The Pulwama-Balakot episode showed the danger of both sides stepping on to an escalatory spiral, with unpredictable consequences
Two years ago, on February 14, the terror outfit, Jaish-e-Mohammad, attacked a Central Reserve Police Force convoy in south Kashmir’s Pulwama, killing 40 security personnel. The attack provoked a strong Indian response in the form of the Balakot airstrike at a terror camp, an aerial incursion by Pakistan into Indian territory, the capture and subsequent release of an Indian fighter pilot, and eventually shaped the course of the Lok Sabha elections.

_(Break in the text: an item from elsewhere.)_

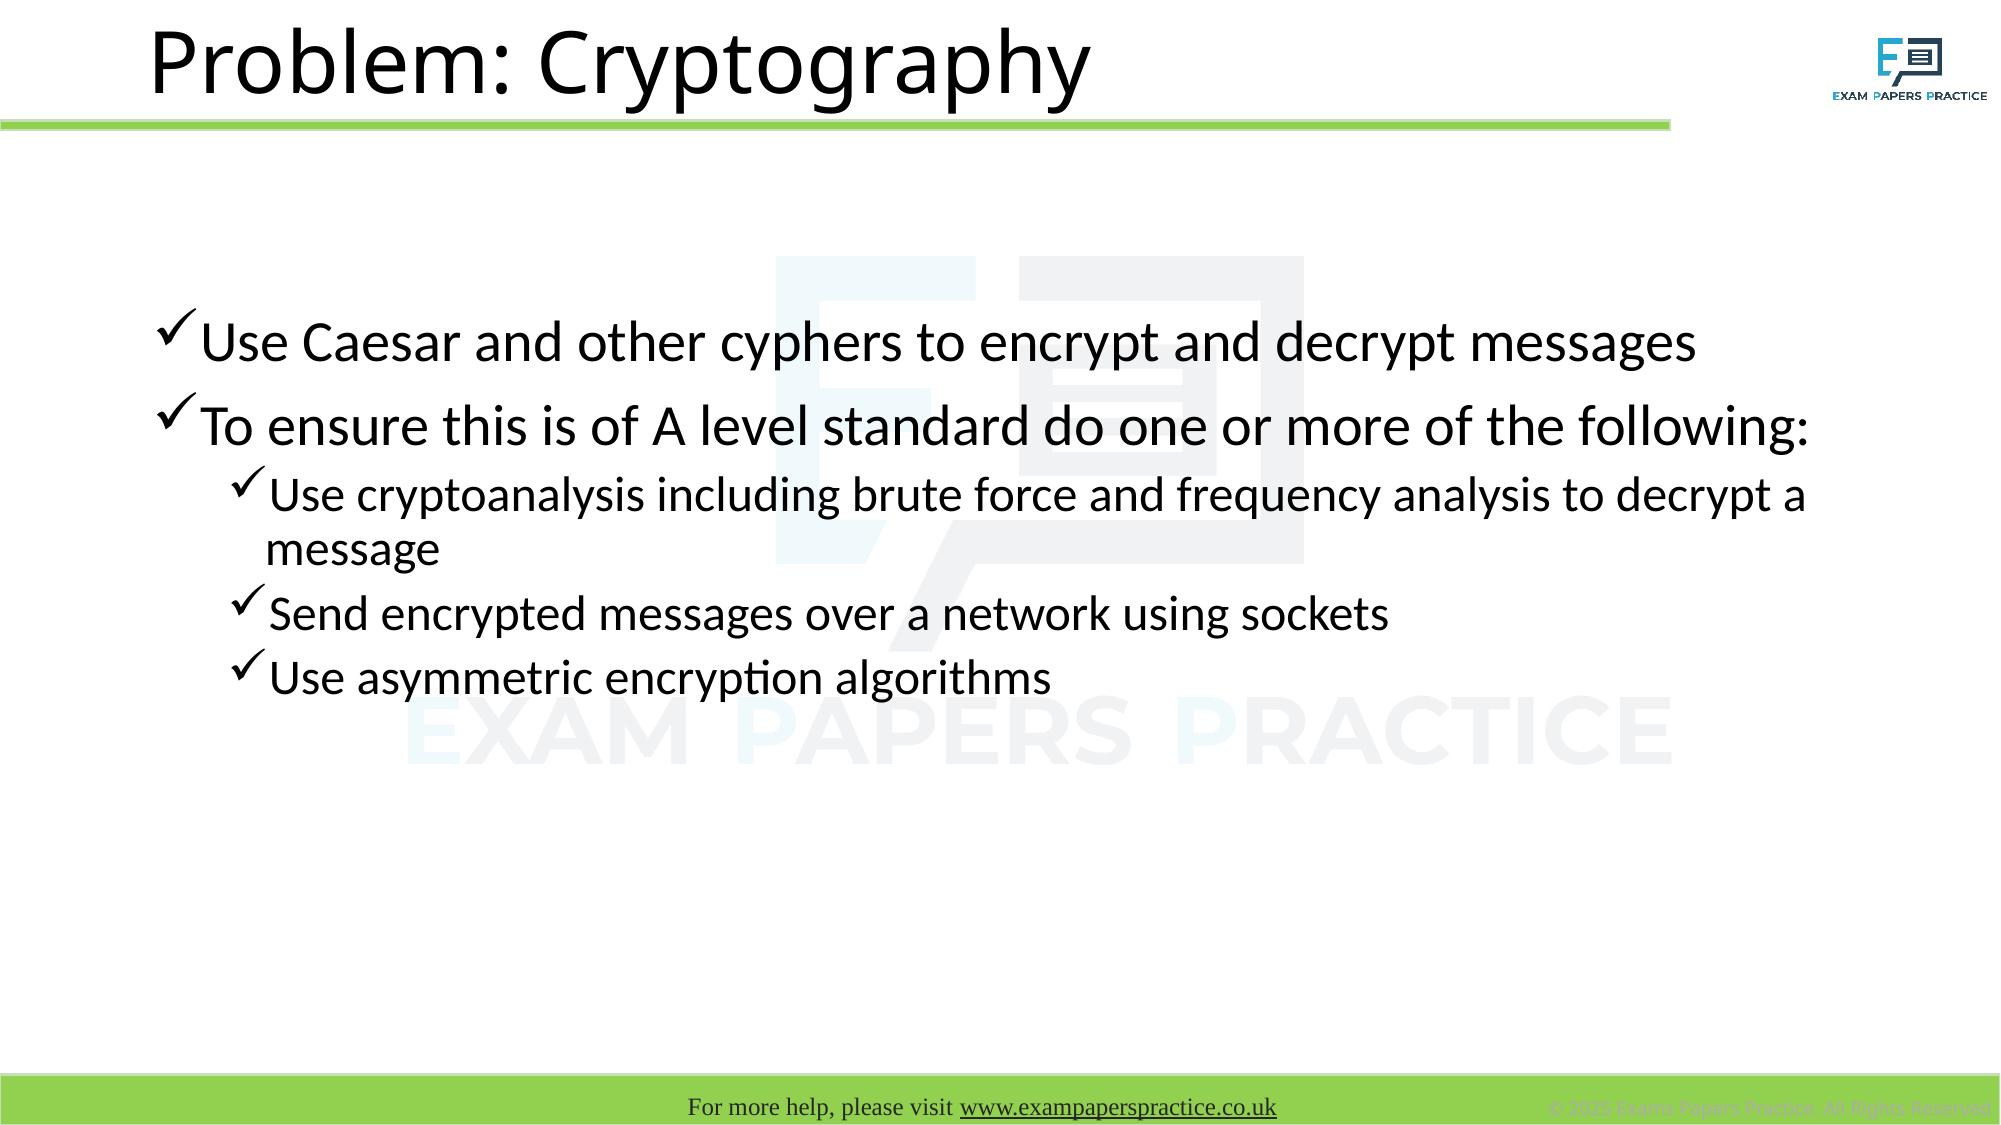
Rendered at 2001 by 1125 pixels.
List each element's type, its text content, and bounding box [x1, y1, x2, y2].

title Problem: Cryptography [132, 11, 1858, 121]
list Use Caesar and other cyphers to encrypt and decrypt messages To ensure this is of A level standard do one or more of the following: Use cryptoanalysis including brute force and frequency analysis to decrypt a message Send encrypted messages over a network using sockets Use asymmetric encryption algorithms [137, 304, 1863, 1018]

The government framed the airstrike as a continuation of the surgical strike after Uri in 2016, and portrayed it as an example of “new India’s” tough approach to terror.
At the same time, the Pulwama-Balakot episode showed the danger of both sides stepping on to an escalatory spiral, with unpredictable consequences. India may have conventional military superiority and has done well in calling Pakistan’s nuclear bluff. But, at a time when India faces a threat from China, and the situation in Kashmir remains fragile, this strategy must be used in a calibrated manner. It is also important to recognize the heterogeneity within Pakistan, and perhaps have a form of back-channel dialogue mechanism to ensure that events don’t spiral out of control. Responding to terror is essential; ensuring this response is smart and proportionate remains equally important.